Graduate Beyza Boyacıoğlu joins the New York Museum of Modern Art Festival

The latest film of Beyza Boyacıoğlu, a 2009 graduate of Visual Arts and Visual Communication Design who is currently a documentary director in America, was accepted to New York Museum of Modern Art’s (MoMA) Documentary Fortnight festival.

Boyacıoğlu’s documentary Toñita’s Club is a portrait of the last Puerto Rican social club in South Williamsburg, Brooklyn.  The documentary will premier during MoMA’s Documentary Fortnight 2014 festival.  The film will be a part of the American Stories short film program and will be screened on February 22 at 2 pm and February 23 at 5 pm.  Screenings will be followed by discussions with directors Beyza Boyacıoğlu and Sebastian Diaz.

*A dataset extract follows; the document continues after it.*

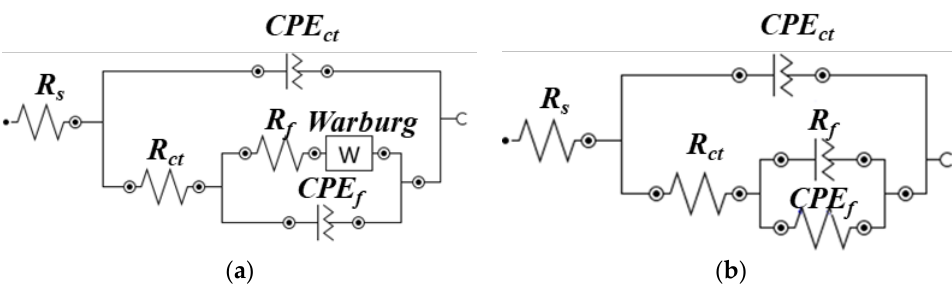
Figure 9. EEC of coatings after ( a ) 1 h and ( b ) 1 d – 23 d of exposure to artificial seawater.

Trailer: https://vimeo.com/85047629

Toñita’s is a portrait of the last Puerto Rican social club in South Williamsburg, Brooklyn, a rapidly gentrified area that used to be a neighborhood of Caribbean immigrants.  The short documentary dives into the microcosm of Caribbean Club (also fondly labeled ‘Toñita’s’ after its owner Maria Toñita), in order to talk about urban space, displacement and identity. The film zigzags between nightlife and daytime activities at the club, and the testimonies of its regulars. Music and dance constitute a crucial part of the film as Toñita’s is a love letter to Nuyorican culture. When the club scenes are interrupted with interviews, each testimony touches upon a specific issue, such as the history of the neighborhood, gentrification, Nuyorican music and dance, and Puerto Rican identity. The interviews paint a complicated picture of the neighborhood and the local community. Caribbean Club regulars confront the new South Side with mixed feelings, as they also reveal a sweet-sour relationship with the past. A recurring subject in the interviews is the owner Toñita, the matriarch of the community, devoted to keep the club open “until she falls”.

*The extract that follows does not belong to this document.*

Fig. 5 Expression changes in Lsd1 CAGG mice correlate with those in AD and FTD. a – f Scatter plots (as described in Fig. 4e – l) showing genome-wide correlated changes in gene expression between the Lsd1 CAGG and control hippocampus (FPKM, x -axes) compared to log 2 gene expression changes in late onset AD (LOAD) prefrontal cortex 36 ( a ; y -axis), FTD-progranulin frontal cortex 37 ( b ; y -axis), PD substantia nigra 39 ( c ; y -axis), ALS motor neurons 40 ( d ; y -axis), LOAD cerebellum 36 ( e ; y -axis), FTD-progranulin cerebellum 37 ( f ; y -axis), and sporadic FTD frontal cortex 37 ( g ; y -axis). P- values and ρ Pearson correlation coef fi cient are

Toñita’s is produced at 2013 UnionDocs Collaborative Studio and is a part of UnionDocs’ Living Los Sures project. This multi-faceted project restores Diego Echeverria’s 1984 film Los Sures, makes it accessible to audiences online, remixes local histories through a web documentary platform, and reinvestigates Southside of Williamsburg, Brooklyn today through a collection of short films.

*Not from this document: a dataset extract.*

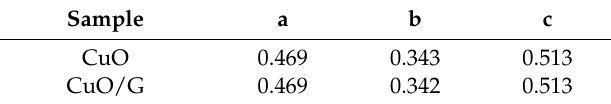
Table 1. Lattice constants of CuO and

Beyza Boyacıoğlu is a New York, Cambridge and Istanbul based documentary filmmaker, video artist and curator. She was a fellow in 2012-2013 UnionDocs Collaborative Studio in Brooklyn. She curates ‘Fiction-Non’, a documentary series exploring narrative/non-fiction hybrid films, at Maysles Cinema in Harlem. Her work as a video artist has been exhibited in many venues including MoMA (New York), The Invisible Dog Art Center (Brooklyn), NoteOn (Berlin), and Sakıp Sabancı Museum (Istanbul). Sabancı University Visual Arts and Visual Communication Design 2009 graduate Boyacıoğlu currently works as a videographer and a video editor at Harvard University.